Newt Gingrich looked weirdly morose for much of his speech. He rambled along with some thanks, then said some nice things about his opponents and — no surprise! — took after the media and disagreeable judges, whom he deemed “religious bigots.” He said, “no, I’m not a great debater — no, really — I’m not.” And then with Newtonian arrogance, he declared, “I just articulate the deepest-held values of the American people.” Of course, he hawked his idea of Lincoln-Douglas debates. (Even to supporters, doesn’t this sound loony?)

Then on to some more substantive matters, he pledged to streamline the government and rapped President Obama for delaying the Keystone XL Pipeline. In there was something about the Army Corps of Engineers and a dig about Obama not being able to play tic-tac-toe, let alone checkers or chess. He resorted to his “president of food stamps vs. president of paychecks.” It was too long, too, lacking in substance and incoherent. It was, compared to Santorum’s Iowa speech and Mitt Romney’s New Hampshire speech, oddly lame. It was not the speech of a frontrunner or of someone who seems to be actually trying to put together a winning presidential campaign.

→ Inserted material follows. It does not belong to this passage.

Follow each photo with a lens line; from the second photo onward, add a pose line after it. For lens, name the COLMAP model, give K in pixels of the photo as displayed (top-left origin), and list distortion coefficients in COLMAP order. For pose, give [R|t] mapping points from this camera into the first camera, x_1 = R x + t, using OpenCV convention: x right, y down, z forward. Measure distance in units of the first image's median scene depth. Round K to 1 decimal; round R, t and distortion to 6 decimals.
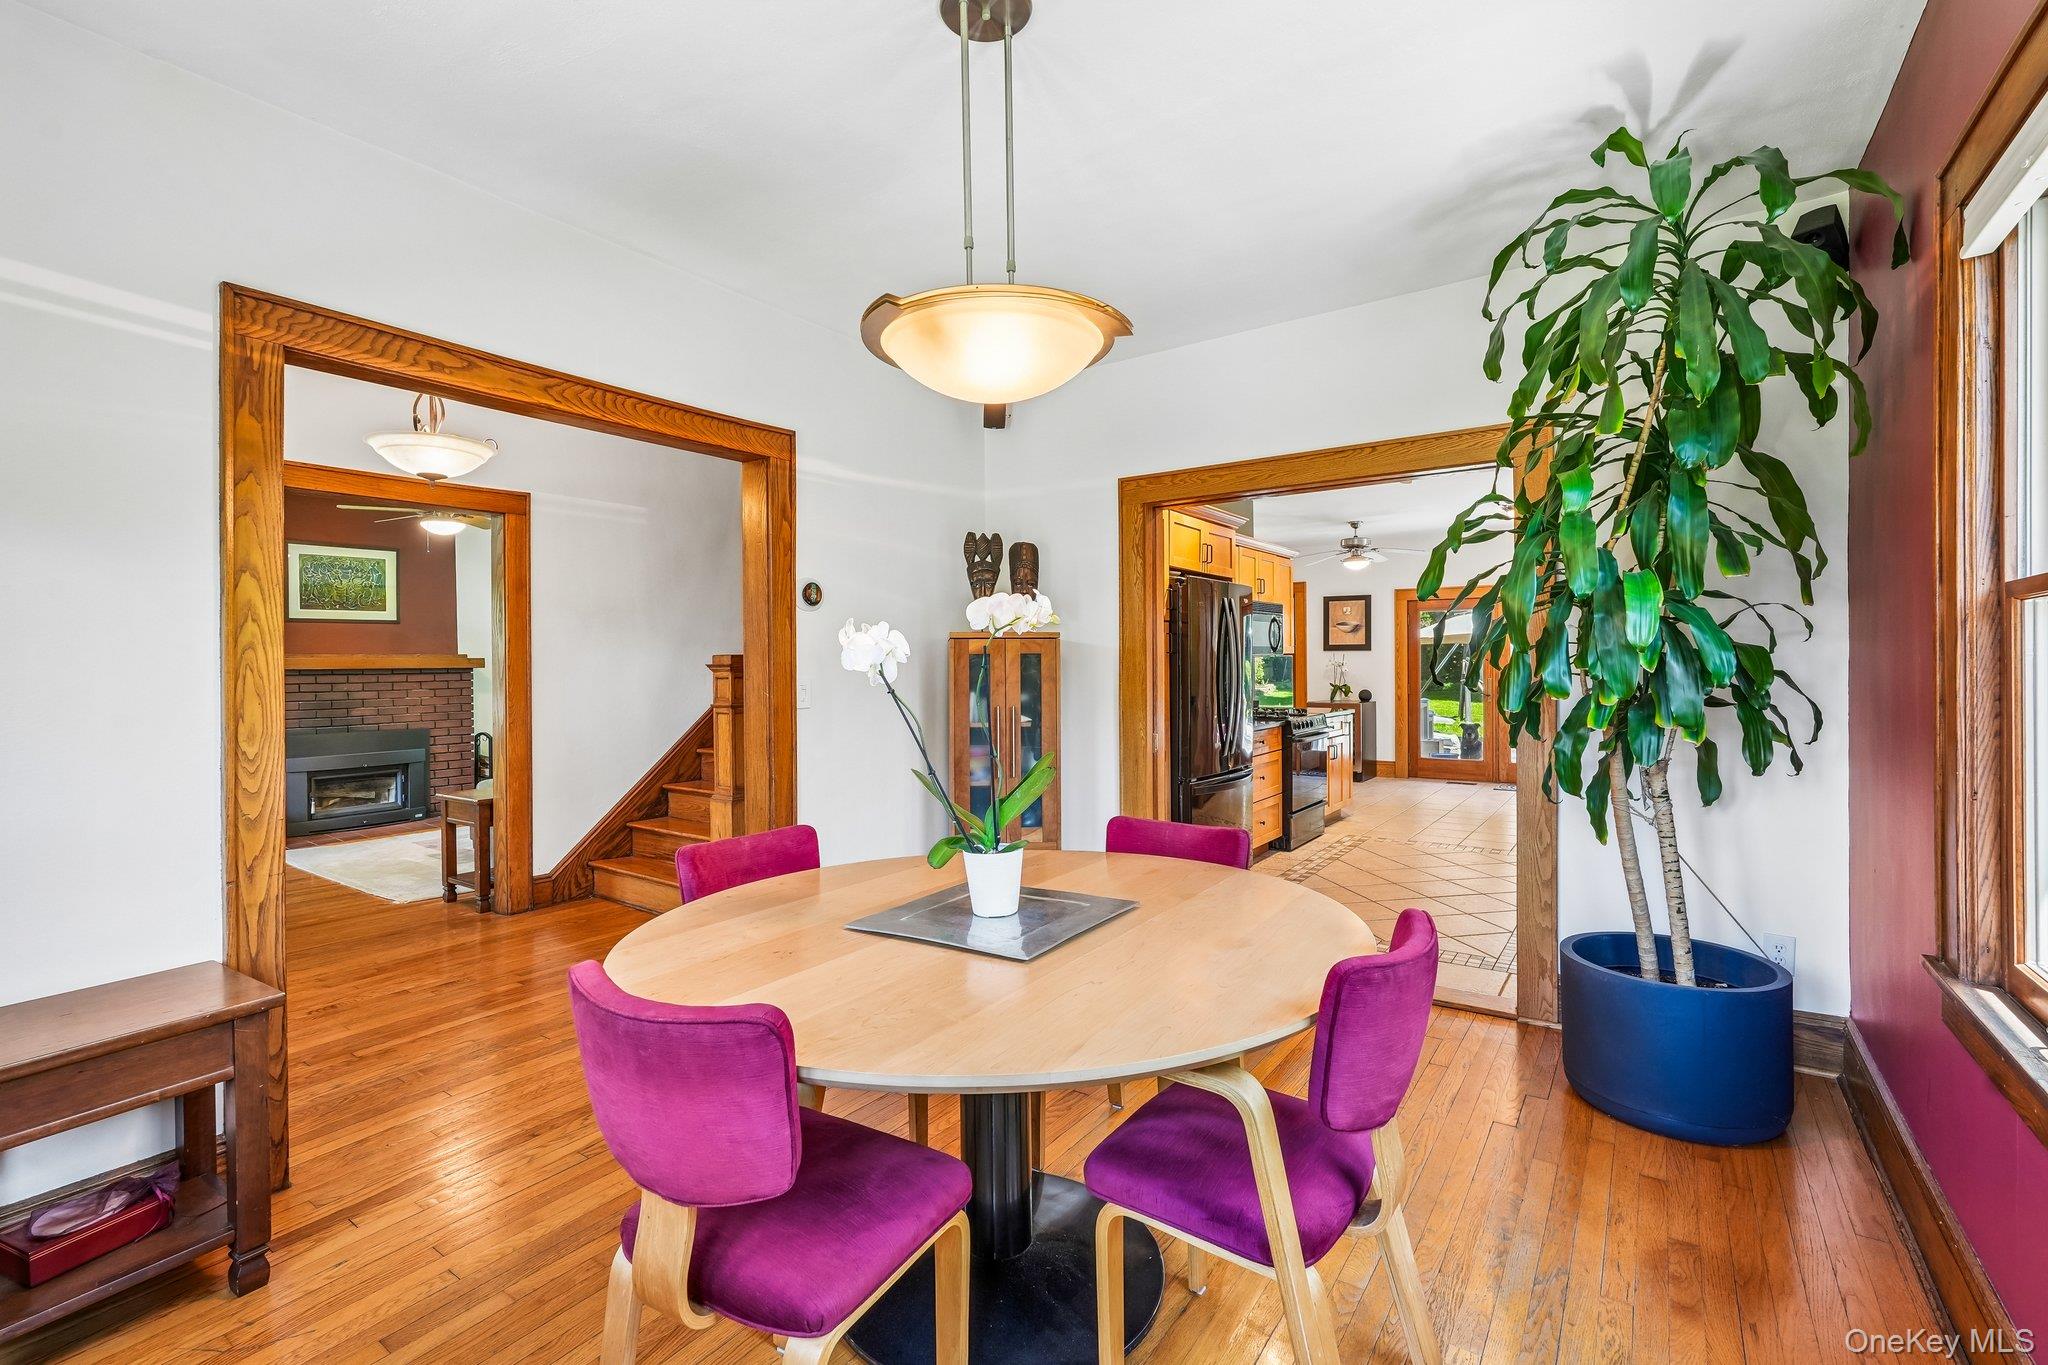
lens RADIAL K [[899.5, 0, 1025.7], [0, 899.5, 657.4], [0, 0, 1]] dist [-0.018914, 0.008566]
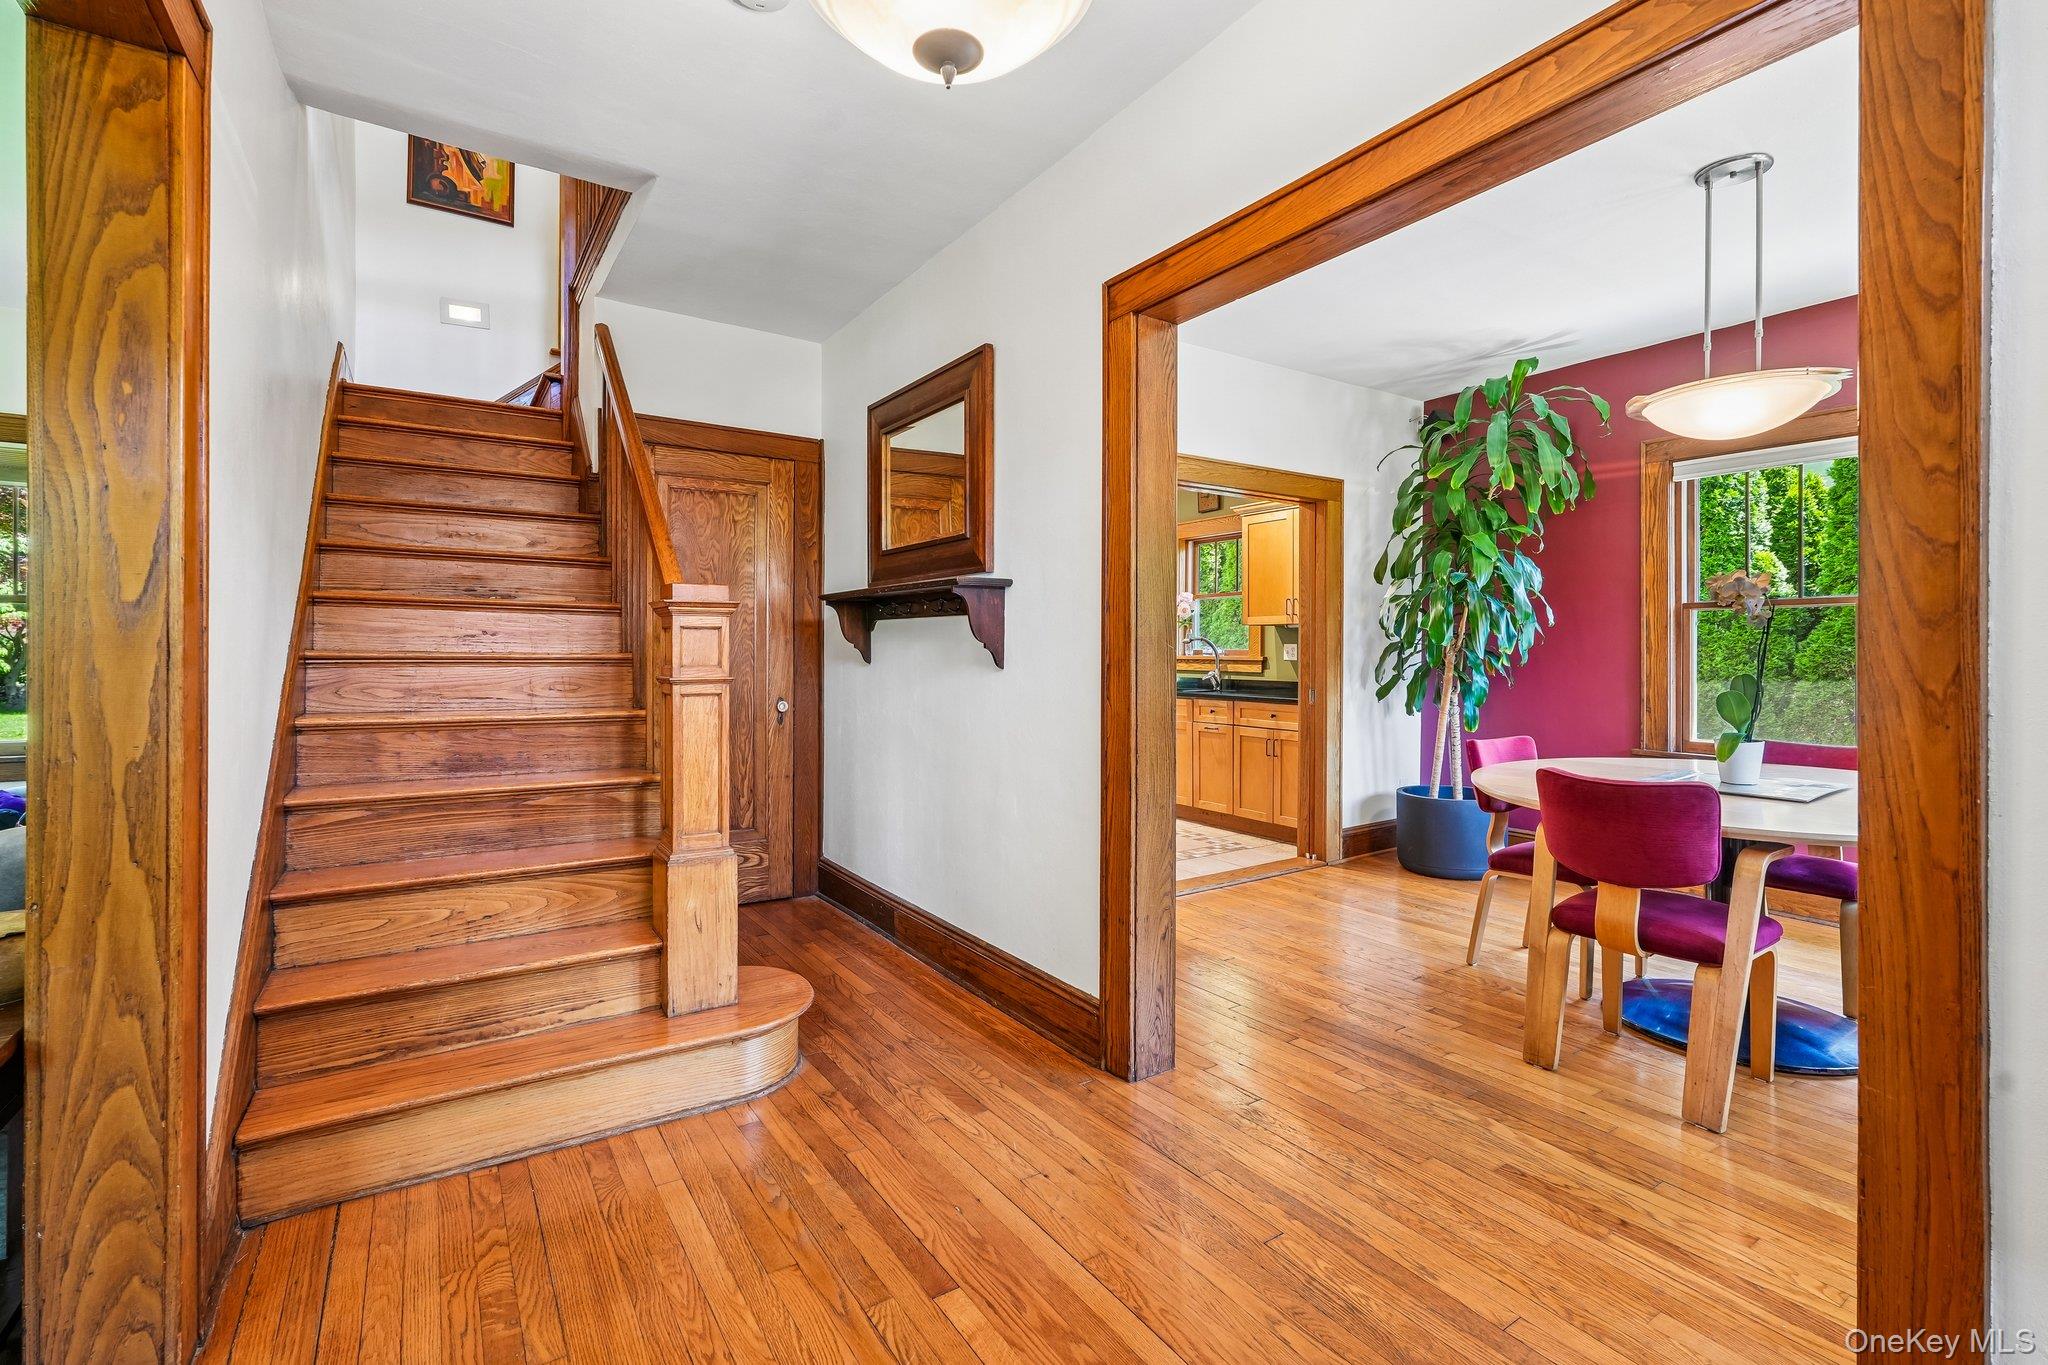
lens RADIAL K [[913.2, 0, 1021.2], [0, 913.2, 652.2], [0, 0, 1]] dist [-0.019861, 0.009501]
pose [[0.367880, 0.011121, 0.929807, -0.361084], [-0.012105, 0.999901, -0.007170, 0.019012], [-0.929794, -0.008617, 0.367978, 0.295548]]
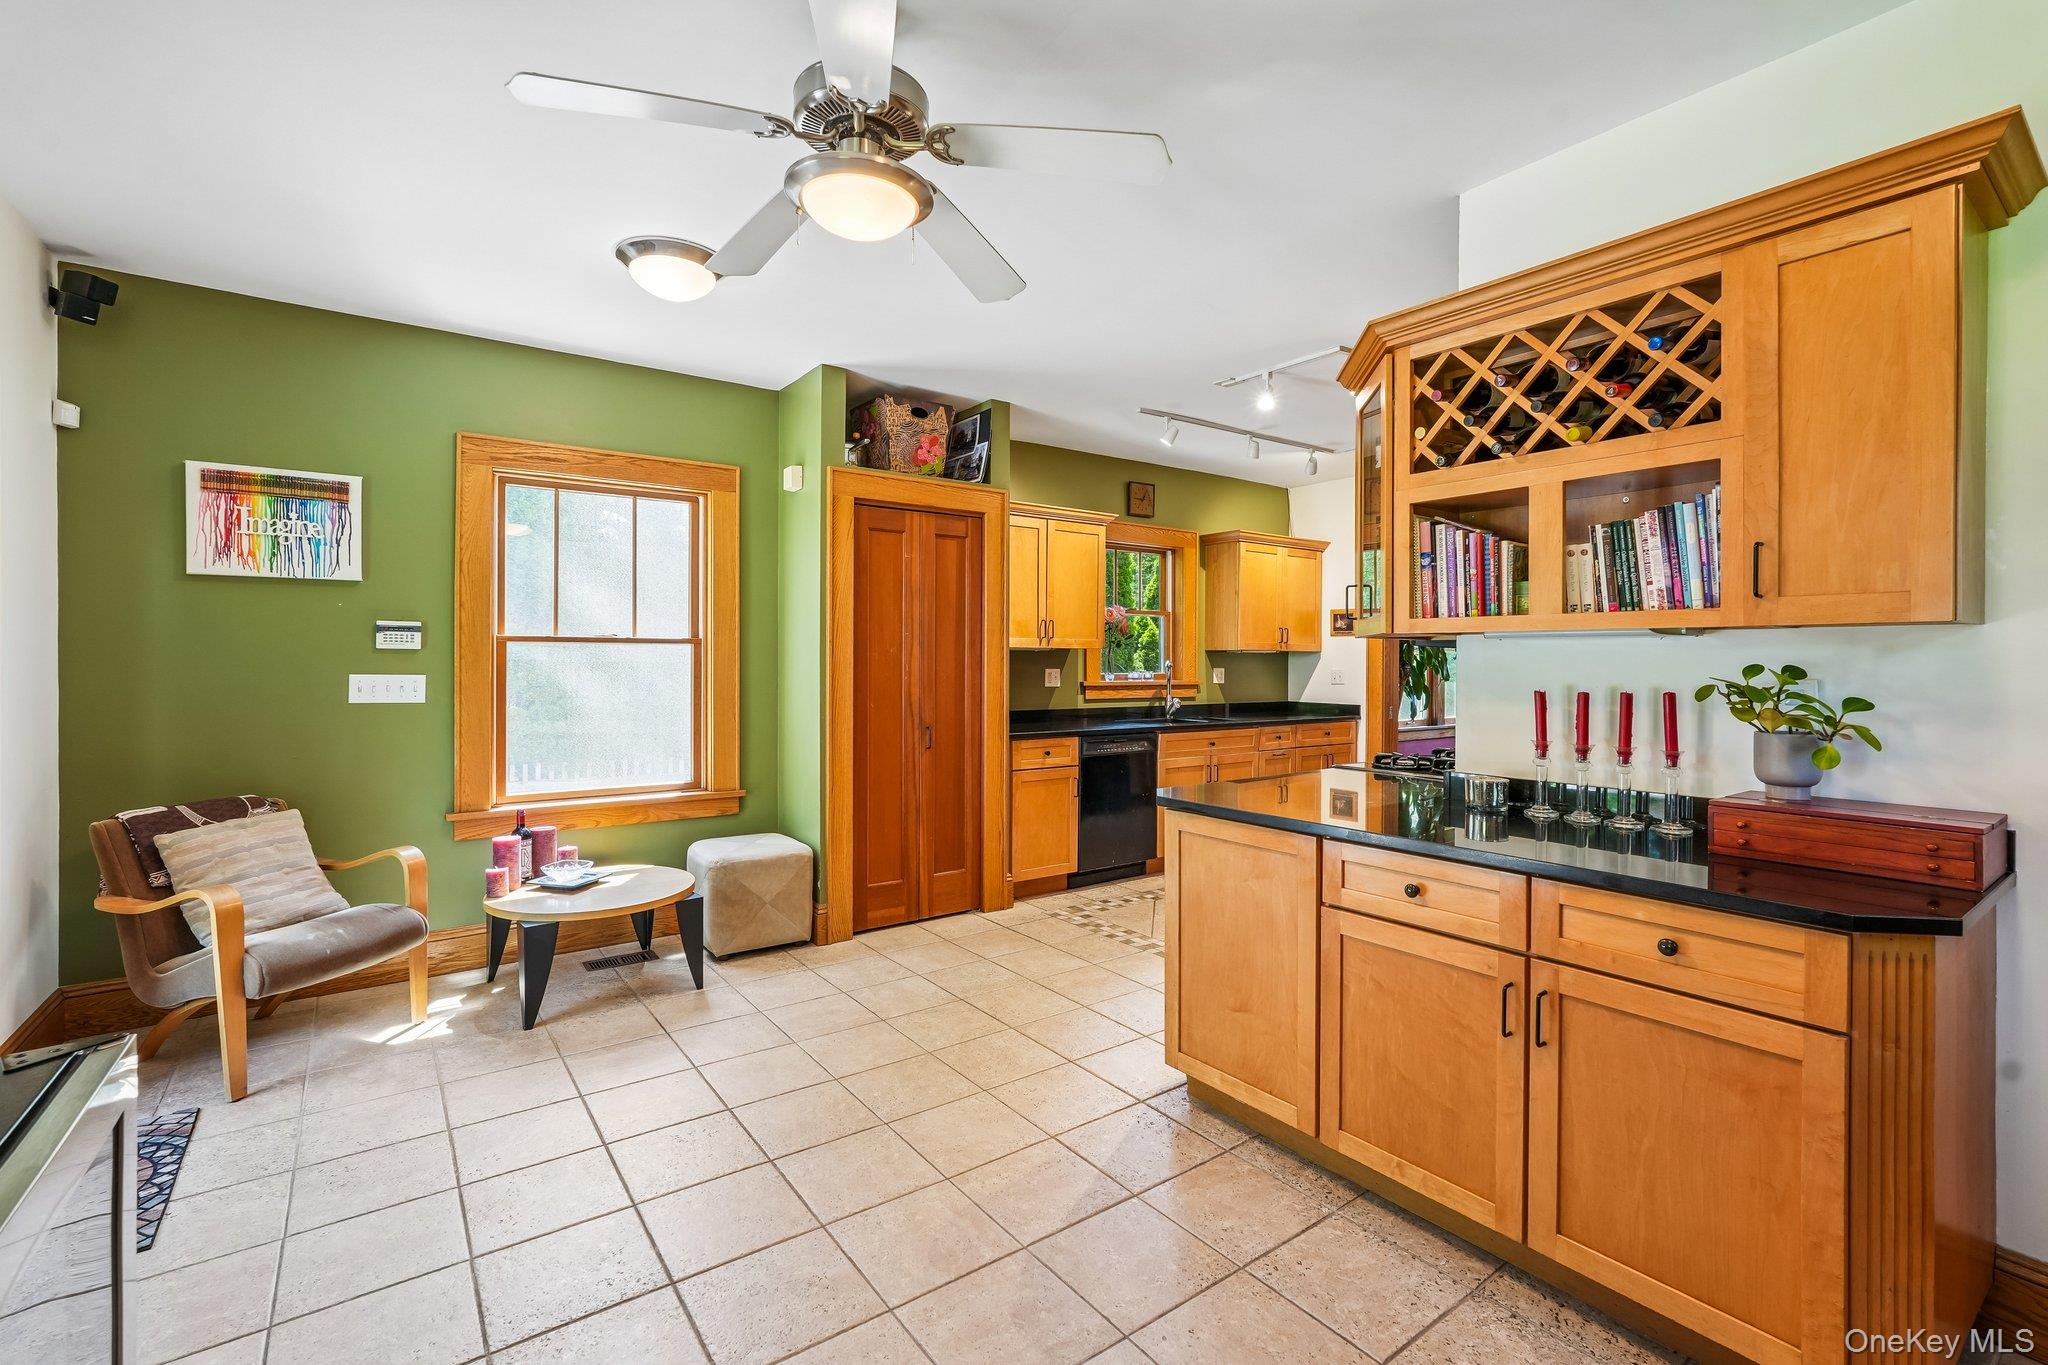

Frankly, it is very hard to understand how Gingrich’s “message” (more like a Google thought cloud: “boo elites, religious bigots, food stamps”) won in South Carolina. Floridians may be confused as well. Santorum and Romney should be heartened. They are running against a candidate who seems uncomfortable with victory and with no definable message beyond “the elites hate America.” As Santorum put it in Iowa, game on.